Le métier consiste à renseigner quotidiennement tous les gestionnaires et décisionnaires des évolutions techniques des différents indices et titres. L’information est rapidemment donnée quand un signal d’achat ou de vente se déclenche. Un bon nombre de documents et graphiques sont envoyés pour illustrer les explications. De plus, une gestion suivie et contrôlée applique l’ensemble des signaux donnés et tente ainsi de mesurer la valeur ajoutée de l’analyse technique.

Est-ce que tout le monde peut faire de l’analyse technique ?
En principe, tout le monde peut faire de l’analyse technique.

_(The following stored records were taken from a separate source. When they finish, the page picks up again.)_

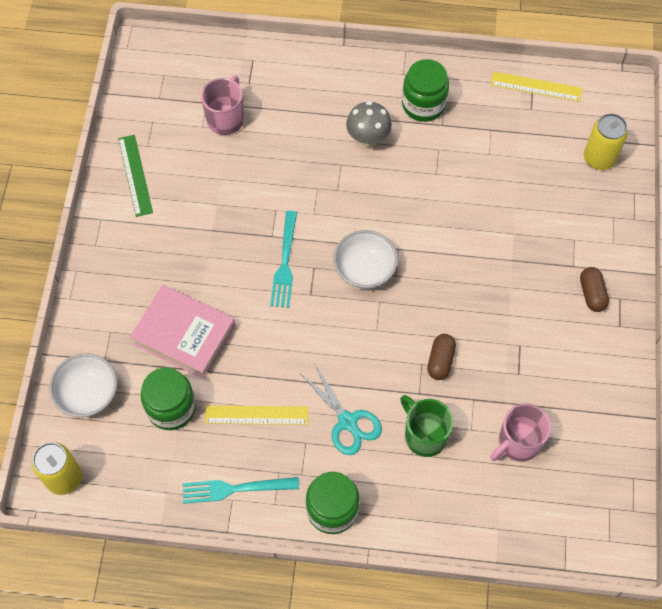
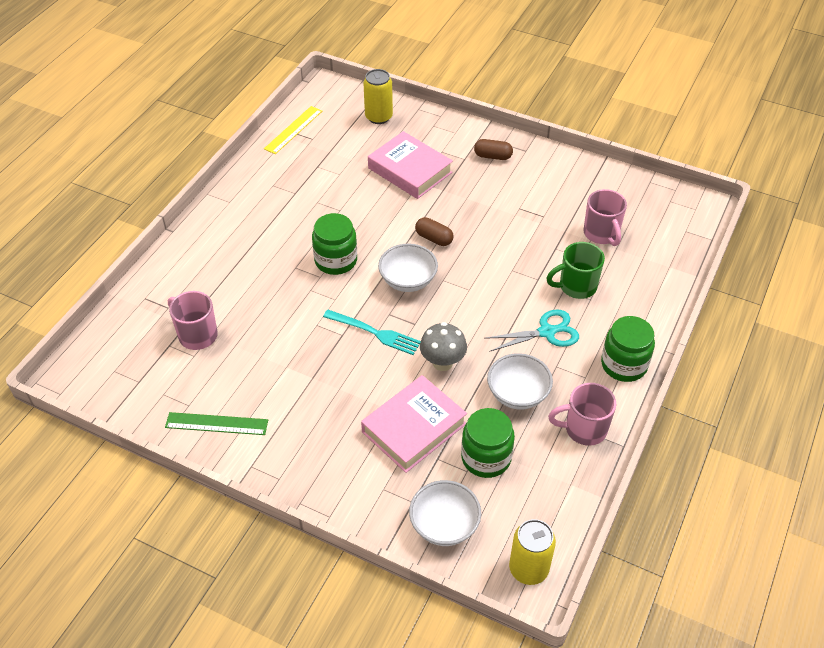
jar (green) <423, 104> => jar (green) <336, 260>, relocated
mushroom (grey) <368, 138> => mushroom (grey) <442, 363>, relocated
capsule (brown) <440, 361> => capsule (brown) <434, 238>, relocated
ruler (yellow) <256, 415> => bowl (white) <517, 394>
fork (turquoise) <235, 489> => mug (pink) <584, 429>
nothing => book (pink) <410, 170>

Ce n’est pas une question de particulier ou de professionnel. Il faut un état d’esprit un peu abstrait, qui arrive à interpréter la lecture d’un graphique, en sachant observer la psychologie collective qui se cache derrière. De plus, il faut investir dans la connaissance des différentes écoles, approches, méthodes. Il faut savoir passer énormément de temps à l’étude du maximum de graphiques.

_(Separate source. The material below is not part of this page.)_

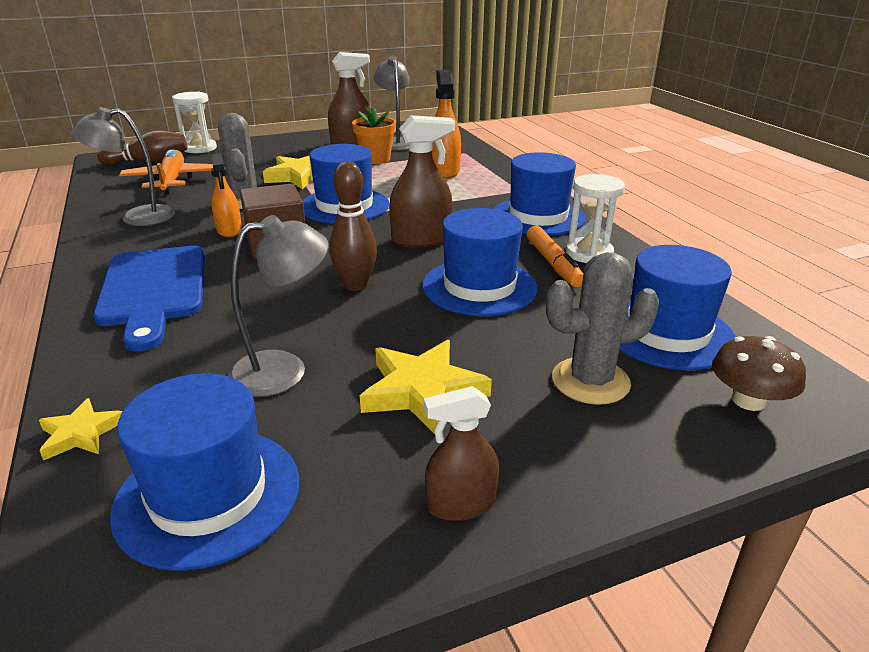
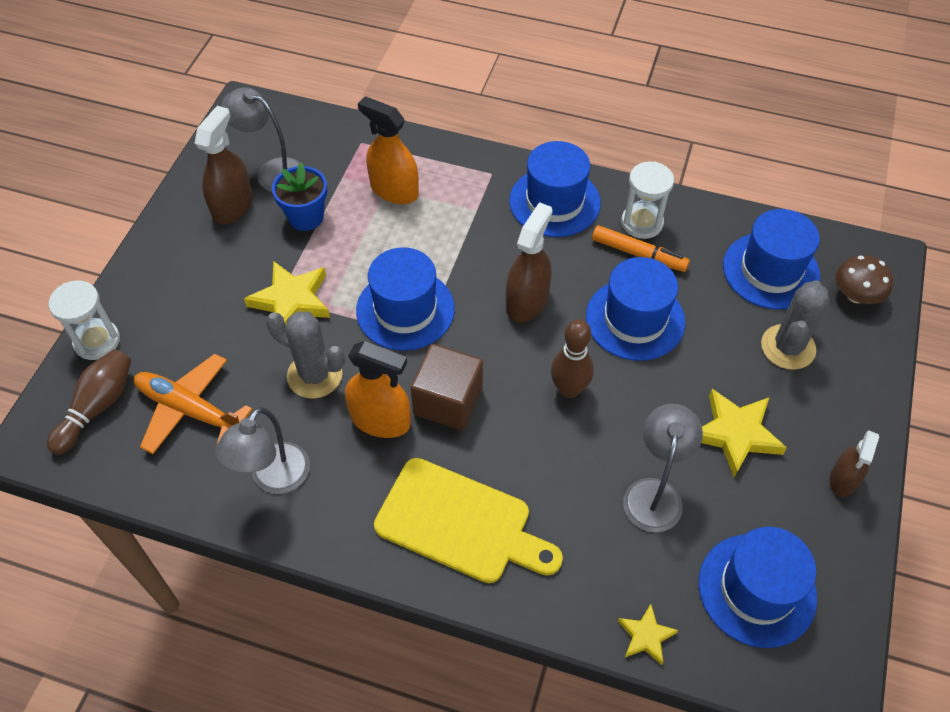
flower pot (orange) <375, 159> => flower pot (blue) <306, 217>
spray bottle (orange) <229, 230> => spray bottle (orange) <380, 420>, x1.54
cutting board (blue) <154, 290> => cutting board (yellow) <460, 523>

Quels conseils donneriez-vous aux particuliers pour tirer pleinement profit de l’analyse technique ?
Ils doivent se doter d’un excellent logiciel d’analyse technique qui leur mâchera le travail et calculera tous les indicateurs importants. Ils doivent aussi consacrer beaucoup de temps à l’observation et à la construction d’une méthode claire et simple basée sur leur propre psychologie et sur leur degré d’aversion au risque.

Le marché marocain privilégie l’analyse fondamentale par rapport à l’analyse technique. A quoi attribuez-vous cela ?
Le marché marocain est jeune. Néanmoins, les règles de base de l’analyse techique et du trading s’appliquent à n’importe quel marché. La décision est VISUELLE. Donc, quelle que soit la nature du graphique étudié (titre, indice, monnaie, taux…),
la décision restera toujours la même ; l’analyse est universelle.
Seulement, il arrive d’exiger un fichier historique de cours assez long pour pouvoir appliquer le principe de l’histoire qui se répète parce que le comportement humain est toujours identique. Peut-être le marché marocain manque-t-il encore un peu d’historique.
(*) Auteur d’un livre intitulé «Apprendre à anticiper les retournements de tendance sur les actions», paru chez Edouard Valys. Gérard Sagnier est responsable du département analyse technique au sein du Crédit Agricole Asset Management (France), où il s’est spécialisé dans les retournements de tendance.